The Moscow metro has added Uzbek- and Tajik-language signage at two stations leading to migrant processing centers outside the Russian capital, local media reported Tuesday.

The signs at the Prokshino and Lesoparkovaya stations on the southern outskirts of Moscow are designed to help migrants from the two ex-Soviet Central Asian republics board buses toward the Sakharovo migrant center.

“Our task is to make the metro clear and comfortable for different passengers,” Moscow’s transportation department told the Podyom news website. 

“We have duplicated the navigation of two stations in Farsi (the language spoken by the majority of the peoples of Tajikistan) and Uzbek for the convenience of visitors to the migration center, so that they use urban transport more,” it said.

The United Nations’ International Organization for Migration (IOM) welcomed the appearance of Uzbek and Tajik-language signs as a positive approach that follows in the footsteps of other world capitals.

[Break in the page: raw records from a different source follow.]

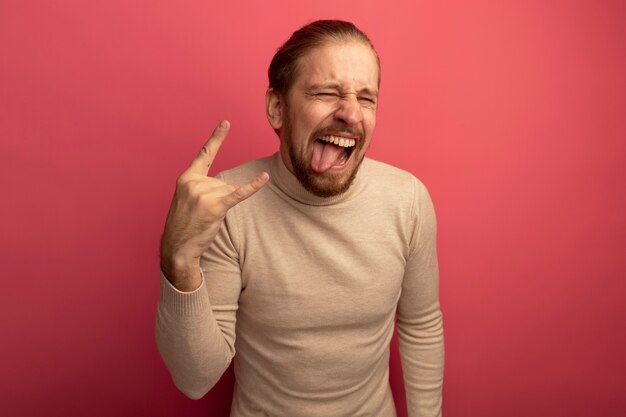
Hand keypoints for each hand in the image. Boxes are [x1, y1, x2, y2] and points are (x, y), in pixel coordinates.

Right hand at [160, 120, 268, 289]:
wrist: (177, 247)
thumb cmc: (185, 224)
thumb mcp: (189, 199)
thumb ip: (208, 186)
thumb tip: (233, 187)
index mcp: (186, 178)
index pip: (205, 154)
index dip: (216, 138)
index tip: (226, 122)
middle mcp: (194, 182)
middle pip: (223, 181)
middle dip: (218, 198)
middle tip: (202, 213)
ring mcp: (204, 194)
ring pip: (228, 191)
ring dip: (222, 206)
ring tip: (205, 218)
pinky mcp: (216, 207)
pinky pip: (239, 194)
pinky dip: (253, 187)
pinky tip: (264, 178)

“You can see things like that for migrants in many countries of the world. This is done so foreign citizens can navigate in public places,” Abdusattor Esoyev, the IOM Moscow bureau director, told the state-run RIA Novosti news agency.

Several million mostly labor migrants from Central Asian states are estimated to live and work in Russia. The coronavirus pandemic led to a mass outflux of migrants last year, leading the Kremlin to seek ways to lure them back in and prop up the country's construction and agriculture industries.

The Sakharovo migrant center 80 kilometers south of Moscow became a mass detention holding center during protests in support of jailed Kremlin critic Alexei Navalny after the city's jails filled up early this year.

Footage from inside the Sakharovo detention center showed detainees in overcrowded cells, lying without mattresses on metal beds and a single, open hole in the floor for a toilet.